Hey Glen, On May 12, 2007, at 9:39 PM, Glen Vickers wrote:
Someone please tell me what I’m missing. I need to get paid! lol
That's great, can we have some too? lol
Heres my resolv.conf search buddistpalm.net search sillumutah.com search sillumutah.net nameserver 192.168.1.10 nameserver 198.60.22.2 (ISP name server)
Are these two in agreement over the zone data?

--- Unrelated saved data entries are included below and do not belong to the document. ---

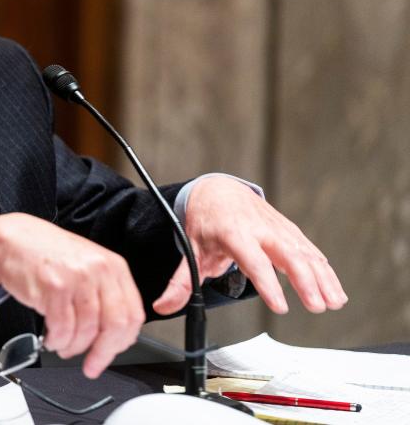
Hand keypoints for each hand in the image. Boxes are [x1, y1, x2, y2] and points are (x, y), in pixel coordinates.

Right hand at [0, 213, 143, 378]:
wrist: (14, 239)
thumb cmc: (48, 254)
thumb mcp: (88, 266)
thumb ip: (106, 295)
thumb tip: (114, 335)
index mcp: (113, 266)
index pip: (133, 314)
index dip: (122, 343)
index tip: (110, 355)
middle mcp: (98, 270)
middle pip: (115, 326)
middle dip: (102, 353)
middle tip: (91, 364)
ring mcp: (77, 278)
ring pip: (86, 331)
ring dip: (73, 347)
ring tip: (62, 345)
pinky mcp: (54, 287)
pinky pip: (62, 329)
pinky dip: (56, 341)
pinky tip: (51, 337)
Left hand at [152, 176, 347, 315]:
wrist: (218, 190)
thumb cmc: (205, 221)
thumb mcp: (190, 248)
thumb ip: (181, 281)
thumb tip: (162, 305)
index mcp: (233, 233)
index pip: (253, 260)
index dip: (267, 283)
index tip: (280, 306)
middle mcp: (260, 229)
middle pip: (287, 255)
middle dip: (305, 281)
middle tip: (316, 307)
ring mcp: (277, 228)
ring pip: (305, 252)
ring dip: (322, 278)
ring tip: (333, 303)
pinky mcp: (289, 230)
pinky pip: (310, 250)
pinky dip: (325, 270)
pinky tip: (335, 290)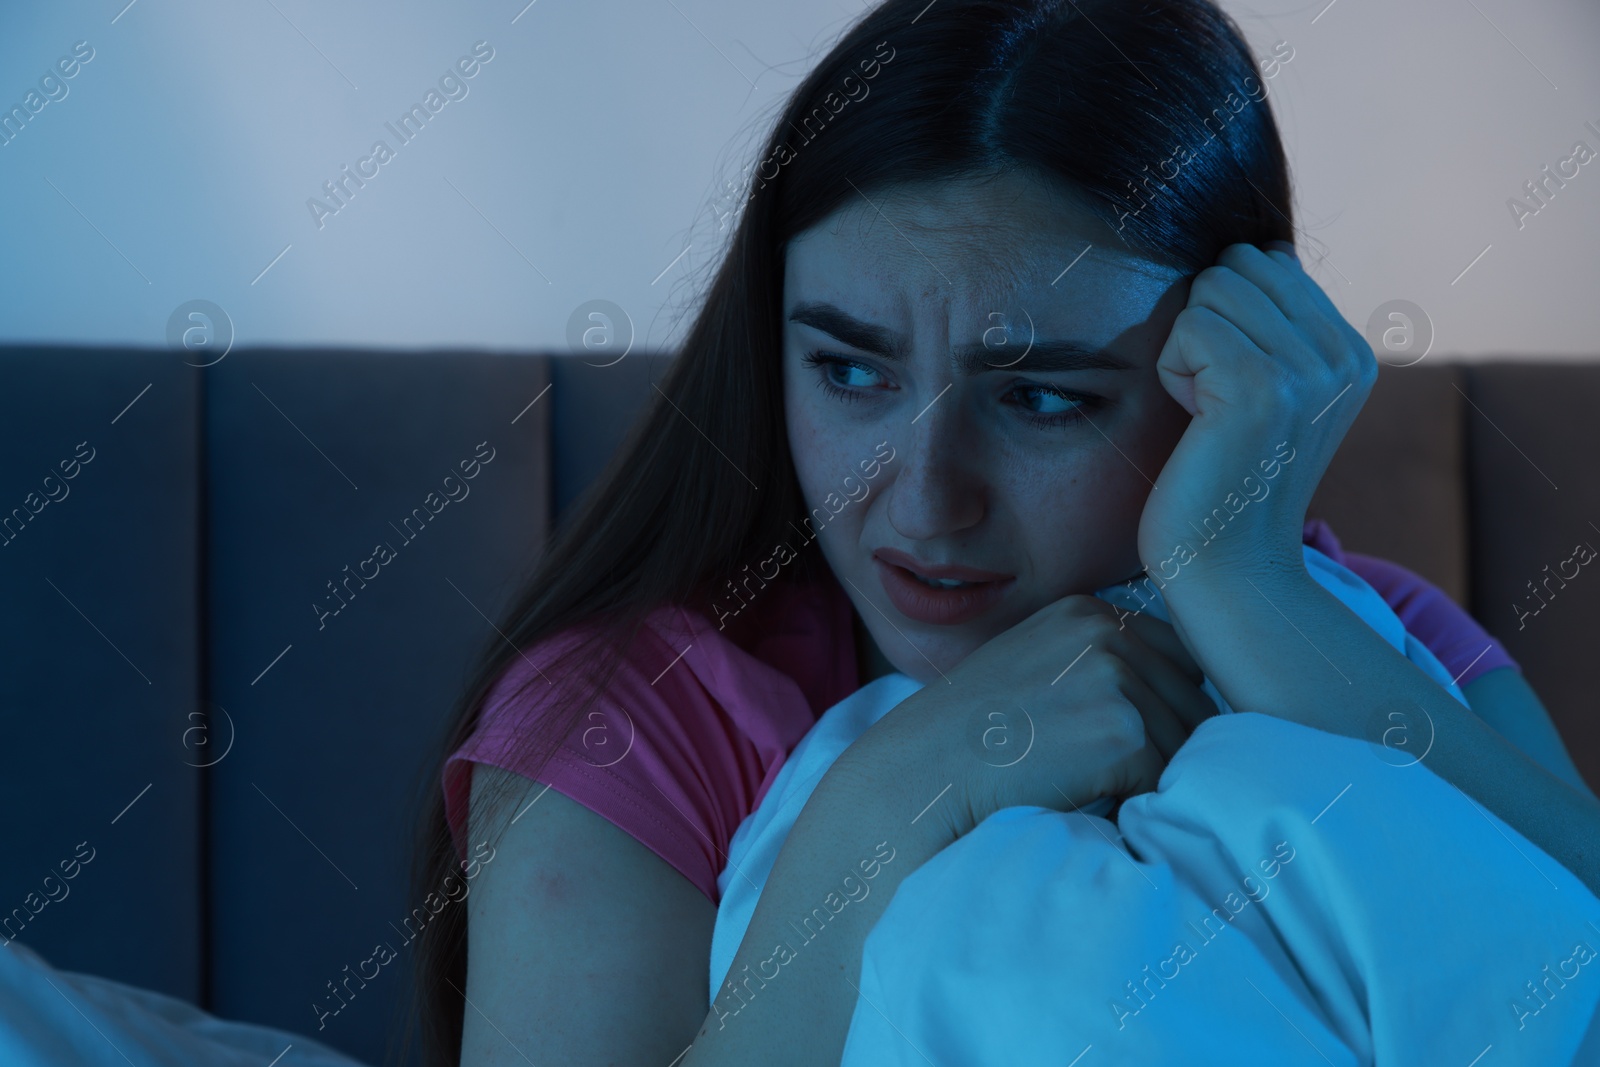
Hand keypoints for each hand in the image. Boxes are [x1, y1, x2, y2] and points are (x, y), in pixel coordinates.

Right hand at [848, 594, 1219, 843]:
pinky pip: (1166, 779)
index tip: (1114, 740)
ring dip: (1154, 776)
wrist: (921, 775)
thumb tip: (1177, 697)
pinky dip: (1140, 802)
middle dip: (1166, 743)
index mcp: (1088, 611)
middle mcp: (1107, 632)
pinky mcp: (1121, 732)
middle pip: (1192, 699)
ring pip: (1186, 743)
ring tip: (1092, 788)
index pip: (1179, 660)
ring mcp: (1115, 678)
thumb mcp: (1034, 667)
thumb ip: (1096, 665)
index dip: (1160, 708)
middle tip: (1104, 773)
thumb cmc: (970, 737)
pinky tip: (1091, 801)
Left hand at [1137, 241, 1377, 582]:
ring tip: (1209, 415)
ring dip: (1187, 351)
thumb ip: (1276, 321)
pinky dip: (1173, 373)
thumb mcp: (1272, 392)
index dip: (1226, 318)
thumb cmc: (1226, 480)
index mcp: (1353, 350)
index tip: (1235, 391)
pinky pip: (1188, 328)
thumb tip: (1259, 247)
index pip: (1267, 260)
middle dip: (1204, 326)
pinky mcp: (1259, 387)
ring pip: (1209, 291)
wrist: (1229, 568)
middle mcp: (1344, 354)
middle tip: (1216, 402)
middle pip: (1235, 267)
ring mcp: (1307, 370)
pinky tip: (1197, 425)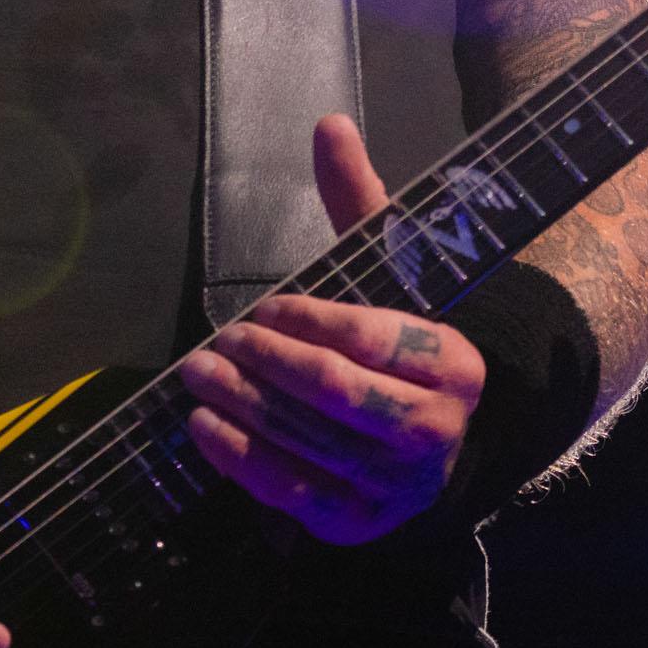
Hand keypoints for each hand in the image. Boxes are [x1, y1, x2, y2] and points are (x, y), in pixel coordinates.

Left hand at [177, 114, 487, 544]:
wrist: (433, 440)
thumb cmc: (397, 344)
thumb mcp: (389, 271)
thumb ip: (358, 202)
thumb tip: (327, 124)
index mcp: (452, 361)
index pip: (370, 336)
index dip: (307, 321)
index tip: (263, 306)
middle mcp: (435, 428)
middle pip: (336, 393)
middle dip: (267, 363)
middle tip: (216, 340)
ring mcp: (398, 484)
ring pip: (308, 442)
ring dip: (242, 405)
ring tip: (195, 373)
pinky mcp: (361, 523)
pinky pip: (293, 492)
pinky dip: (242, 460)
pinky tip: (203, 426)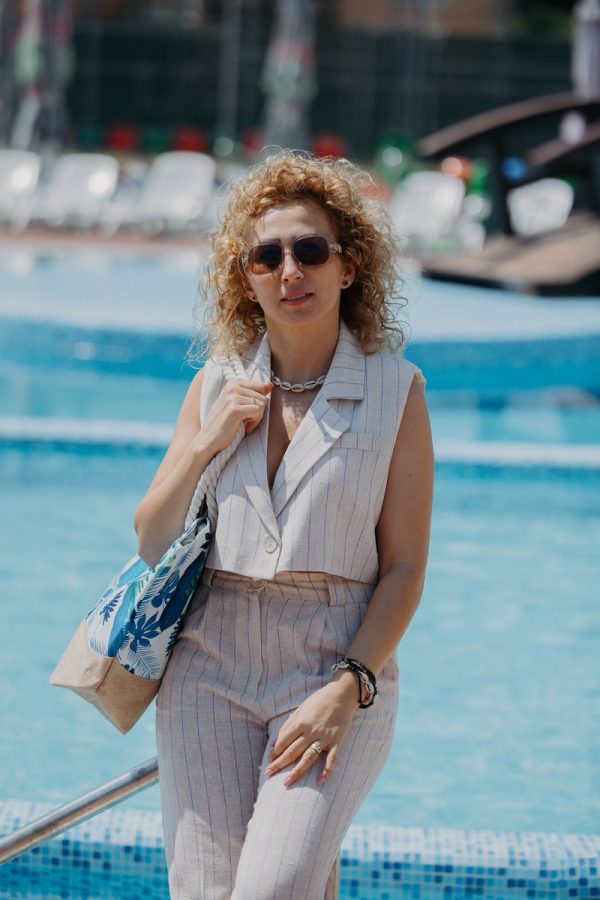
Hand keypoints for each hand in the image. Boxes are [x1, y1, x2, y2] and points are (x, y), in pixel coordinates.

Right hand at [198, 378, 271, 454]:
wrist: (209, 439)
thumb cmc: (226, 423)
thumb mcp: (240, 404)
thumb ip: (255, 393)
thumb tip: (270, 384)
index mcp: (233, 383)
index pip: (261, 387)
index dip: (257, 402)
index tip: (245, 411)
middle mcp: (232, 387)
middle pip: (262, 397)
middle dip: (258, 411)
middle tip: (244, 420)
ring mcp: (232, 397)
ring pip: (262, 404)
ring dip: (256, 418)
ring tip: (243, 423)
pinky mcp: (234, 409)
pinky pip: (257, 412)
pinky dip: (254, 423)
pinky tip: (243, 427)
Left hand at [264, 671, 358, 787]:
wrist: (343, 693)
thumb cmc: (320, 700)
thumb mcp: (301, 708)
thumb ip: (290, 724)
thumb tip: (277, 741)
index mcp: (301, 721)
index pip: (284, 740)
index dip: (274, 752)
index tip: (269, 760)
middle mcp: (311, 730)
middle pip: (292, 751)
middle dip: (279, 763)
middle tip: (268, 774)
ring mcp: (325, 737)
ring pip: (308, 757)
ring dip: (296, 771)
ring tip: (286, 783)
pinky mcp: (337, 740)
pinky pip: (332, 758)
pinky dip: (327, 770)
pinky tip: (320, 781)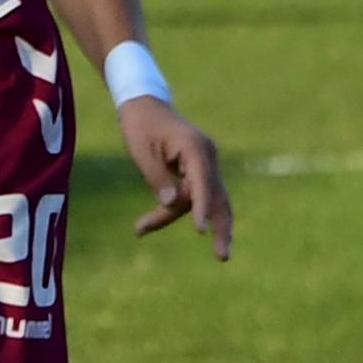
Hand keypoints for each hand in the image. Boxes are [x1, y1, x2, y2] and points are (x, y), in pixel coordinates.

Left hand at [118, 93, 235, 255]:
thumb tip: (172, 204)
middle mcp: (206, 156)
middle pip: (218, 197)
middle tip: (222, 257)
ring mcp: (205, 164)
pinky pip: (191, 196)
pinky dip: (175, 211)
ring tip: (174, 244)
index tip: (199, 231)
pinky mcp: (197, 171)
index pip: (203, 182)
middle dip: (220, 228)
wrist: (145, 105)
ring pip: (205, 201)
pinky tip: (144, 225)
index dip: (202, 207)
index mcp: (194, 146)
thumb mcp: (141, 151)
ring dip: (194, 224)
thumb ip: (157, 177)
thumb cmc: (140, 125)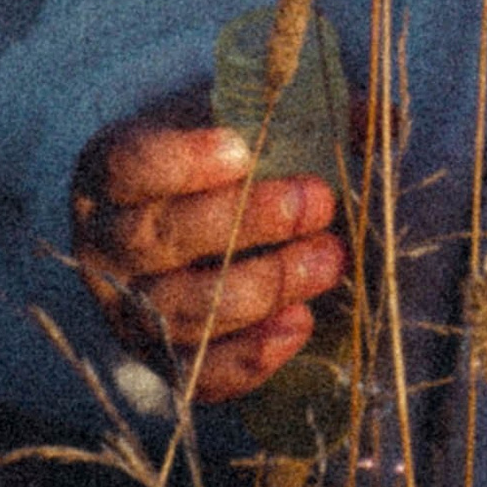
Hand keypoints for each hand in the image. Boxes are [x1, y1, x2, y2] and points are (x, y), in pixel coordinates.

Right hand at [72, 116, 346, 406]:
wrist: (181, 228)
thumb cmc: (212, 167)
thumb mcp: (239, 124)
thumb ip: (304, 114)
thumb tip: (382, 117)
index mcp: (109, 173)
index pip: (129, 166)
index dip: (180, 162)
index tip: (242, 148)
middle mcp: (104, 246)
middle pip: (160, 240)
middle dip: (245, 221)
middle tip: (316, 201)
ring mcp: (129, 310)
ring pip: (185, 311)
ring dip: (265, 286)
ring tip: (329, 258)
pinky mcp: (163, 361)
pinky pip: (201, 373)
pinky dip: (253, 356)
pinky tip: (301, 323)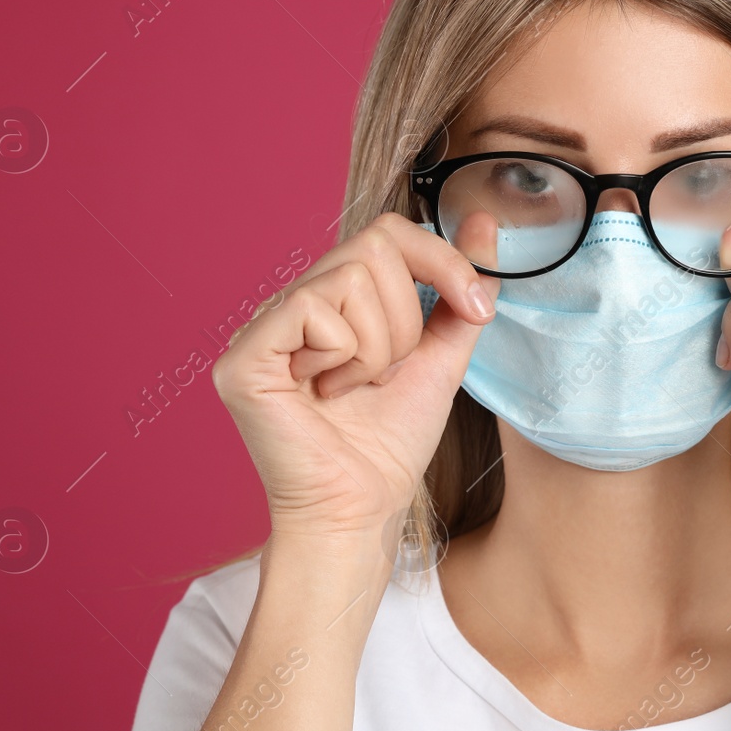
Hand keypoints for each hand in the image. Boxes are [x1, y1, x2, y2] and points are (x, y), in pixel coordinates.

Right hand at [211, 212, 500, 542]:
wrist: (361, 510)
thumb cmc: (390, 445)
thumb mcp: (441, 357)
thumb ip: (459, 292)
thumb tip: (486, 220)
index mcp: (334, 301)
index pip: (390, 233)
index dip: (442, 260)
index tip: (480, 309)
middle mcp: (294, 304)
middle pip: (375, 245)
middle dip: (409, 317)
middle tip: (389, 373)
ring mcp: (263, 326)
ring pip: (351, 276)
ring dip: (378, 345)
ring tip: (354, 389)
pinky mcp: (245, 356)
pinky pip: (312, 307)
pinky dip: (340, 356)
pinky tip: (324, 393)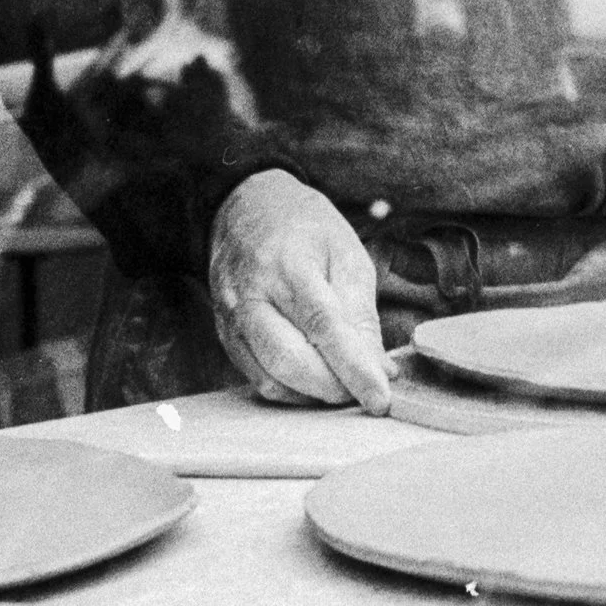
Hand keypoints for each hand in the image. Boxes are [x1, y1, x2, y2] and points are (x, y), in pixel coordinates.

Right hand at [209, 170, 394, 412]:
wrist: (245, 206)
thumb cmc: (303, 227)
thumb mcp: (346, 253)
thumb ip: (362, 314)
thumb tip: (380, 369)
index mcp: (289, 263)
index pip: (324, 326)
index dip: (354, 368)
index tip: (380, 399)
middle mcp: (252, 293)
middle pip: (290, 360)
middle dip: (333, 388)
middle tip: (364, 391)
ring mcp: (231, 317)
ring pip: (270, 378)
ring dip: (313, 396)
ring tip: (342, 385)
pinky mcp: (224, 334)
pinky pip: (257, 378)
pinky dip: (292, 391)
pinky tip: (315, 381)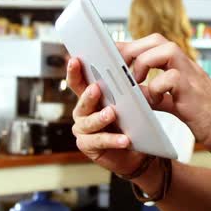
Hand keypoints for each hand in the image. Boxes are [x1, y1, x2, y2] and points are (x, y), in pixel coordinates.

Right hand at [67, 58, 146, 175]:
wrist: (135, 151)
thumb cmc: (129, 124)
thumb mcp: (129, 104)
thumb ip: (125, 90)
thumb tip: (129, 73)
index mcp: (90, 98)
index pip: (79, 82)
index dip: (75, 71)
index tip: (76, 59)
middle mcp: (82, 113)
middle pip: (82, 102)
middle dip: (89, 95)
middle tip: (96, 88)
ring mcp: (83, 130)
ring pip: (89, 122)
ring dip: (100, 118)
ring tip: (111, 113)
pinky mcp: (87, 146)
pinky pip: (99, 141)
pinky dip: (112, 139)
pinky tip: (124, 139)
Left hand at [118, 34, 210, 158]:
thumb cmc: (208, 119)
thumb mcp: (177, 103)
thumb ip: (157, 95)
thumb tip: (134, 93)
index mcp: (181, 67)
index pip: (152, 45)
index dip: (130, 47)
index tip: (110, 55)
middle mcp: (187, 66)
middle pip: (157, 40)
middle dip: (132, 50)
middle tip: (118, 68)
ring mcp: (192, 76)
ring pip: (165, 49)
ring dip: (143, 64)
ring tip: (136, 83)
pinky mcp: (194, 91)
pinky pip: (171, 78)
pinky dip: (155, 89)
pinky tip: (154, 103)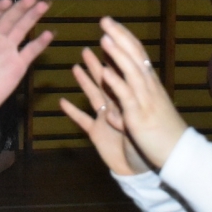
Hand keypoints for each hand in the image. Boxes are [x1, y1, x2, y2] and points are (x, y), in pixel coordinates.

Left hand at [0, 0, 52, 118]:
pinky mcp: (18, 65)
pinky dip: (40, 43)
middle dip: (20, 8)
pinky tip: (49, 34)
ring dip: (32, 17)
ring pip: (22, 30)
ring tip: (44, 5)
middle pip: (9, 19)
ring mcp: (8, 51)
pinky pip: (31, 51)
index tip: (7, 1)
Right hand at [61, 47, 148, 175]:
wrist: (143, 171)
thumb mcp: (137, 120)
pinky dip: (73, 112)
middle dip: (97, 64)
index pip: (122, 73)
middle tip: (88, 49)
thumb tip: (110, 83)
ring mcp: (106, 118)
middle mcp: (118, 105)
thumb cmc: (148, 144)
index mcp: (130, 99)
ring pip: (94, 95)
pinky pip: (83, 120)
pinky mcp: (97, 133)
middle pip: (106, 81)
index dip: (115, 57)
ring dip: (85, 82)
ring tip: (76, 67)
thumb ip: (122, 102)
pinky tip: (62, 102)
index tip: (109, 40)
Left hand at [93, 17, 188, 168]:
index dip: (124, 37)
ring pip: (131, 72)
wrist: (177, 152)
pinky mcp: (138, 117)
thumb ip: (134, 92)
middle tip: (104, 19)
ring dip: (118, 54)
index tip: (111, 23)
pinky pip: (126, 97)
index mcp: (150, 82)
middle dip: (119, 37)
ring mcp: (144, 100)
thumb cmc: (163, 129)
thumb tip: (121, 79)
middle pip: (134, 56)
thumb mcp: (149, 105)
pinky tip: (105, 72)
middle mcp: (148, 87)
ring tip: (104, 38)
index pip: (137, 53)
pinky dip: (116, 83)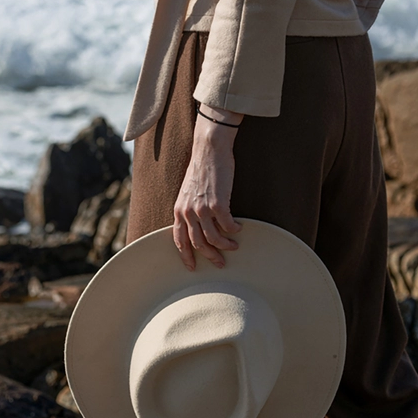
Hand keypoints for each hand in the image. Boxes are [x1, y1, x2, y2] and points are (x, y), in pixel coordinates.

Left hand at [173, 111, 242, 270]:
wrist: (209, 150)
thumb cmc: (202, 167)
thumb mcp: (188, 191)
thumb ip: (190, 208)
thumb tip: (199, 224)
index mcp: (179, 209)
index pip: (179, 240)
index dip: (186, 256)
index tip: (193, 267)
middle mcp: (188, 212)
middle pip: (198, 244)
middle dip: (210, 257)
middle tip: (221, 264)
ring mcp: (202, 209)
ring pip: (214, 239)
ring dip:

Do you have your own definitions for those domains in your own DNS, or does it just query the root servers for that like (I assume) your ISP's DNS would?
From here: [sctemme@graymalkin] sctemme $ dig a buddistpalm.net. <..> ;; ANSWER SECTION: buddistpalm.net. 3582 IN CNAME shaolin.buddistpalm.net. shaolin.buddistpalm.net. 3582 IN A 199.104.125.190 <..> [sctemme@graymalkin] sctemme $ dig a sillumutah.com <..> ;; ANSWER SECTION: sillumutah.com. 3600 IN CNAME shaolin.sillumutah.com. shaolin.sillumutah.com. 3600 IN A 199.104.125.190 <..> sillumutah.net does not resolve.
Here’s my hosts file192.168.1.10 shaolin buddistpalm.net sillumutah.com sillumutah.net localhost.localdomain localhost
What has precedence on your client machine?Seems to work OK from here, if Sil Lum Utah is indeed a club of serious looking dudes in pajamas sporting hardware, and the other one has Tigger holding up an Under Construction sign.
Your Apache config looks good, although you didn't have to post the whole thing. The two VirtualHost declarations mean that all requests with a corresponding Host: header end up at the respective vhost, and requests that don't have a (matching) Host: header tend to land at the top one.
How the client got to your server is really between it and the DNS, or it and /etc/hosts if that has precedence. Apache has nothing to do with that, it just responds to whatever arrives on its doorstep, according to how the incoming requests express their destination (using the Host: header).